KUALA LUMPUR: After successfully selling its inaugural US$500mil
(RM1.6bil) 5.5-year dollar bonds which was oversubscribed by six times, Export-Import Bank of Malaysia Bhd (Exim Bank)
is looking at launching a similar bond issue with at least the same
value next year to support its targeted 20% year-on-year loan growth.
Source From (The Star Online): http://biz.thestar.com.my/news/story.asp?file=/2012/6/28/business/11552622&sec=business
Published: Monday June 28, 2012
Its managing director and chief executive officer Datuk Adissadikin Ali said the second issue would be launched if the market conditions warranted it and met the bank's business needs.
“Bonds
issuance is a good alternative for our funding needs. If we can address
the issue of pricing (from external borrowings) and maturity tenure of
our loans effectively via bonds, than we will fund through the bond way.

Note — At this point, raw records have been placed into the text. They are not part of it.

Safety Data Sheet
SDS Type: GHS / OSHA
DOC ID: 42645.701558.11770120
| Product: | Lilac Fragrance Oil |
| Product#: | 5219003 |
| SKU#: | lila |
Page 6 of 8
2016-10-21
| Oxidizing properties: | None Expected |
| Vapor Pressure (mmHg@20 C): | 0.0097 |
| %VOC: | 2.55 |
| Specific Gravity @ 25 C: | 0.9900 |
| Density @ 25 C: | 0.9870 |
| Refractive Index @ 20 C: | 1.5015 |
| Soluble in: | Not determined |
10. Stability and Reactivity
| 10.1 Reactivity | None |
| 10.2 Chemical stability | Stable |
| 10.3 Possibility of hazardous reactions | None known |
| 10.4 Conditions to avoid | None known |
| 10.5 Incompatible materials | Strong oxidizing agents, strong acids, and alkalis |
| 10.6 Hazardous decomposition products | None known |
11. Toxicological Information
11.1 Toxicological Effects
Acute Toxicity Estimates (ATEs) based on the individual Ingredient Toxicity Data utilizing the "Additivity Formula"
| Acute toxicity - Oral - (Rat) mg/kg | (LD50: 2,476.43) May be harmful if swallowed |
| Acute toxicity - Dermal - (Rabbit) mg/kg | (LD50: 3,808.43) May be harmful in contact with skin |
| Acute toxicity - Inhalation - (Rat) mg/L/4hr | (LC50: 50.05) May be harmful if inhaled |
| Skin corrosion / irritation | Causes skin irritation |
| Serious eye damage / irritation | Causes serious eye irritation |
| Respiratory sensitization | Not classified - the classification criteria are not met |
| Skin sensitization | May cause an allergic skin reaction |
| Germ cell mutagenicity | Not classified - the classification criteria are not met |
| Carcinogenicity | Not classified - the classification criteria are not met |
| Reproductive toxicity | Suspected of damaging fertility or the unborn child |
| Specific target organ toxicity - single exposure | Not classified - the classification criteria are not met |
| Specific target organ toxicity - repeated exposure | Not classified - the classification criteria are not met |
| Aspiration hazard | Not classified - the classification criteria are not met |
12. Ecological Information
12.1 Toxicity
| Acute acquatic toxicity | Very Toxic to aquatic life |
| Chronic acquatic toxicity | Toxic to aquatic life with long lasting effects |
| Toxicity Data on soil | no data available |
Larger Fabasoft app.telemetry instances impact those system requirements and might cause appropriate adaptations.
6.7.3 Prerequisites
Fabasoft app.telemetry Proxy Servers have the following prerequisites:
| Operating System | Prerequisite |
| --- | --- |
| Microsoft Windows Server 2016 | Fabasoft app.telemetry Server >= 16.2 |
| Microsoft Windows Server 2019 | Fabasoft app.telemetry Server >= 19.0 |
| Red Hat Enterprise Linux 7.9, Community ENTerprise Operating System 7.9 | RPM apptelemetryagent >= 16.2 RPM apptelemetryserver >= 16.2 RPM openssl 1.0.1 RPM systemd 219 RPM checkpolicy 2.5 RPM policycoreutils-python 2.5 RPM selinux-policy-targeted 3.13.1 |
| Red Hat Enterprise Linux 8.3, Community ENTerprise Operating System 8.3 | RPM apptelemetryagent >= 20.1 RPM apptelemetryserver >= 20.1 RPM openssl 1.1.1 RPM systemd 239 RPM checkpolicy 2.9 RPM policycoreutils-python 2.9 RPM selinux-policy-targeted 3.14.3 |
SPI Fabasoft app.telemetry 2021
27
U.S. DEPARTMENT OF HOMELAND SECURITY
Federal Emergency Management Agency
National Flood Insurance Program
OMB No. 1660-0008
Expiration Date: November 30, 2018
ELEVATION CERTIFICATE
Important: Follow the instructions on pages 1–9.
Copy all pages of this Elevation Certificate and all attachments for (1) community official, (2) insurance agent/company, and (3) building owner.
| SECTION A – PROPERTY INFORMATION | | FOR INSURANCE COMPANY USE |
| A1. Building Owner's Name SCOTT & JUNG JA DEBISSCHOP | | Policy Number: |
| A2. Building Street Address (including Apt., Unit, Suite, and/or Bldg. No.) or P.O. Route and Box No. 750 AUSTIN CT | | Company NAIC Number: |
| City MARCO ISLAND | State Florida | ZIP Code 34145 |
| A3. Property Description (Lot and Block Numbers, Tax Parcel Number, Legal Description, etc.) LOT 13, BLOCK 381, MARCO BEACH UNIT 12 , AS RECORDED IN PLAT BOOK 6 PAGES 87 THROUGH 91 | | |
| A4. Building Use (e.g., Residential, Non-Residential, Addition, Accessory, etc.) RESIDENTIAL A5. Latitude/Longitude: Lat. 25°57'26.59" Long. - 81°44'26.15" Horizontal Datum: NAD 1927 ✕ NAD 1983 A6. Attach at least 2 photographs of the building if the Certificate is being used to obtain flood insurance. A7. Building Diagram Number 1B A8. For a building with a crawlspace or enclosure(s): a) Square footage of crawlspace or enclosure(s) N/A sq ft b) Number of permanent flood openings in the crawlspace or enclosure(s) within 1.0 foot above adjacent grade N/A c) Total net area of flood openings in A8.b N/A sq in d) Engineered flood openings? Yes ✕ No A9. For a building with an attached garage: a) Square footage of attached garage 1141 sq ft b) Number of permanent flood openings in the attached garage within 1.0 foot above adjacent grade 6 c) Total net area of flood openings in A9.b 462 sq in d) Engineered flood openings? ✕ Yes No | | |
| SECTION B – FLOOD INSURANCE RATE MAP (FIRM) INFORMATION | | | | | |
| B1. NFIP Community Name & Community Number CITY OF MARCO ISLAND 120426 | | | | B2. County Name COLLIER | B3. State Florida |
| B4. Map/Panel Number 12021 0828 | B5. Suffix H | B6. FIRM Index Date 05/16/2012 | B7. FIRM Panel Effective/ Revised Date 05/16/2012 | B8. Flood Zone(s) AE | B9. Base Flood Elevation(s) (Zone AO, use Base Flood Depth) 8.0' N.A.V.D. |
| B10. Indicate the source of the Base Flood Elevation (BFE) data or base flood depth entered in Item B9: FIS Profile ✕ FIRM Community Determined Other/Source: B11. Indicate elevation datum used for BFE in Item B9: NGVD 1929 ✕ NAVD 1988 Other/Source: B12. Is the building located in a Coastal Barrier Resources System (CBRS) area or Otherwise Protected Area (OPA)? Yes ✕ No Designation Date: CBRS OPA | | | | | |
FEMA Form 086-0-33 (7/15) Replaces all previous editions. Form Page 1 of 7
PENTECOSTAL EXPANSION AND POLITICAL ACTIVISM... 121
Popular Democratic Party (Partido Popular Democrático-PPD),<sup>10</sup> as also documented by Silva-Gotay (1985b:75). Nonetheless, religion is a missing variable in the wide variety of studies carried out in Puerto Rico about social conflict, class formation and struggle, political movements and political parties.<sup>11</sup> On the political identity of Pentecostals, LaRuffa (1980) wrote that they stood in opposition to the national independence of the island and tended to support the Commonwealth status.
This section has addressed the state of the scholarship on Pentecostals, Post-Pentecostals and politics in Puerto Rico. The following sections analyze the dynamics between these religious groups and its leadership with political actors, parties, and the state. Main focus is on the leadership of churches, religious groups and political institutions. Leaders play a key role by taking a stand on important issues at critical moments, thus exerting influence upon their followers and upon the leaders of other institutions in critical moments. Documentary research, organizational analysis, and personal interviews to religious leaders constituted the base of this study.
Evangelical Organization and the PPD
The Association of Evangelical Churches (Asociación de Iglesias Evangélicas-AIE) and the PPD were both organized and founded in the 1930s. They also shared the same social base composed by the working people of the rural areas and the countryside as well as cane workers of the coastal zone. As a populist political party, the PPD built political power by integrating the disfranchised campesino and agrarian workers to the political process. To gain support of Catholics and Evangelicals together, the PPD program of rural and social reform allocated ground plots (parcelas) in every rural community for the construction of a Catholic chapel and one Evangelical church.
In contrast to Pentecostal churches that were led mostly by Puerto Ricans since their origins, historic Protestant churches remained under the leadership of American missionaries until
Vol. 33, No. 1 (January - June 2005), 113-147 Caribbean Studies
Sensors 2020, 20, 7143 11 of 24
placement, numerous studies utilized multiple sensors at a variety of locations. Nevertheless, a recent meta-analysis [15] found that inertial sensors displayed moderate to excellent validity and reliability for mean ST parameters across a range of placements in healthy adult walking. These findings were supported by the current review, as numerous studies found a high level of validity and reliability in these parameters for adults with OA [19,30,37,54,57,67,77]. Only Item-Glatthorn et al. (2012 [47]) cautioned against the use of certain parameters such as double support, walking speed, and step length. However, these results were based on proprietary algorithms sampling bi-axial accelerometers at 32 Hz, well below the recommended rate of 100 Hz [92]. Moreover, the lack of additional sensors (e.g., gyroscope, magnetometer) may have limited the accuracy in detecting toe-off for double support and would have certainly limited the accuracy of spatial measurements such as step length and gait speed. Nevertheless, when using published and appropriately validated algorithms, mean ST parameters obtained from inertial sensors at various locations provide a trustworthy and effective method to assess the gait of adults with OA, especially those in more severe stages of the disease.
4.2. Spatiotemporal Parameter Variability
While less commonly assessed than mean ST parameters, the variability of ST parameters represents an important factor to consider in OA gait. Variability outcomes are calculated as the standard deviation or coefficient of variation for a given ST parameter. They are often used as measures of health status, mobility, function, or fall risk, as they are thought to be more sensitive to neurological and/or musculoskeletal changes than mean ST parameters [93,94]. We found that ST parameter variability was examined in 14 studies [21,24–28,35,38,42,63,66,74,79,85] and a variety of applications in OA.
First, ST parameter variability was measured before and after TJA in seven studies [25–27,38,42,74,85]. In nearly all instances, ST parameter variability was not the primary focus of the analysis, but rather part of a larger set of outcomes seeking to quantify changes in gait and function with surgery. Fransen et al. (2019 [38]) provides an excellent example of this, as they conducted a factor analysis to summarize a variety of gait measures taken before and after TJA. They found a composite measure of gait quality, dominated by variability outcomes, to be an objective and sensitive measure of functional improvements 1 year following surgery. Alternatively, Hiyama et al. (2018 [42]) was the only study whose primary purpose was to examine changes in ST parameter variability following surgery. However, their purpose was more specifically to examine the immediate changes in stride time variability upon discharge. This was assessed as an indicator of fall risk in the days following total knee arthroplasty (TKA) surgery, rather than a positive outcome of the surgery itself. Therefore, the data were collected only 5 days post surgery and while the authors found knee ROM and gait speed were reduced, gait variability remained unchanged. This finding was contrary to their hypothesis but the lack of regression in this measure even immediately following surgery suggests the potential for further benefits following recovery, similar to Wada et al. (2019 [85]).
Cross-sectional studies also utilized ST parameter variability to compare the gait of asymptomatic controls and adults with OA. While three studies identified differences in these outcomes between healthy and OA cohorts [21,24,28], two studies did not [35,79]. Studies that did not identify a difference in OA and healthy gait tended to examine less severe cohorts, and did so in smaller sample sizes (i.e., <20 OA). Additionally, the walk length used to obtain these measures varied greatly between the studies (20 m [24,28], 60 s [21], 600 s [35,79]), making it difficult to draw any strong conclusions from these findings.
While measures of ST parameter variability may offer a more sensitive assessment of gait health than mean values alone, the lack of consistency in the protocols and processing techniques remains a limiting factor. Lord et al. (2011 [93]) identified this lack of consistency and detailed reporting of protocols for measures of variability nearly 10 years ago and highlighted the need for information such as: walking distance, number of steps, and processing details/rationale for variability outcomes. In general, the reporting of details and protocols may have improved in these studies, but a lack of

Judging from the response of Exim Bank's inaugural debt issue and the
good take up rate, we feel tapping the international capital market via
bonds is a good alternative form of financing,'' he told StarBiz in an interview.
Adissadikin
said plans entailed that the second issue would at least have a similar
bond value of US$500mil. The first and the proposed second issues were
part of the bank's US$1.5bil medium-term note programme.
He added
the bond issue was aimed at raising capital for the bank's expansion
and to meet its annual target growth of 20% for its loan book.
Exim Bank is targeting loan disbursements of between RM1.8bil and
RM2bil this year and was confident of achieving the target as its loan
disbursements has reached RM1.5bil in the first six months of this year.
The
bond issue, he noted would also boost the profile and credibility of
the bank on the world map. The inaugural bond issue was launched on June
7 despite the looming European sovereign debt crisis and the global
economic uncertainty.
Although there were no Government
guarantees for the issue, he said the issue was well received, backed by
Exim Bank's turnaround initiatives.
The bond issue also achieved
the lowest yield or coupon rate by any Malaysian entity for a five-year
tenure and was the first ever foreign currency bond issue by a
Malaysian development financial institution, he said, adding that it was
only about 20 basis points higher than the Malaysian Government US
dollar Bonds.
The bank returned to profitability with a net
profit of RM176.3mil for the financial year ended Dec 31, 2011 after
incurring a net loss of RM300mil a year earlier due to a combination of
key initiatives implemented to improve business and operational
effectiveness.
Adissadikin said the bank's new markets for its customers were mainly
in Asia, noting that there was growing enquiries from Malaysian
businesses planning to venture into other African countries (excluding
North Africa) and Central Asia.
The bank is rated A3 (stable) by Moody's Investor Services and the equivalent A- (stable) by Fitch, which are similar to Malaysian sovereign ratings.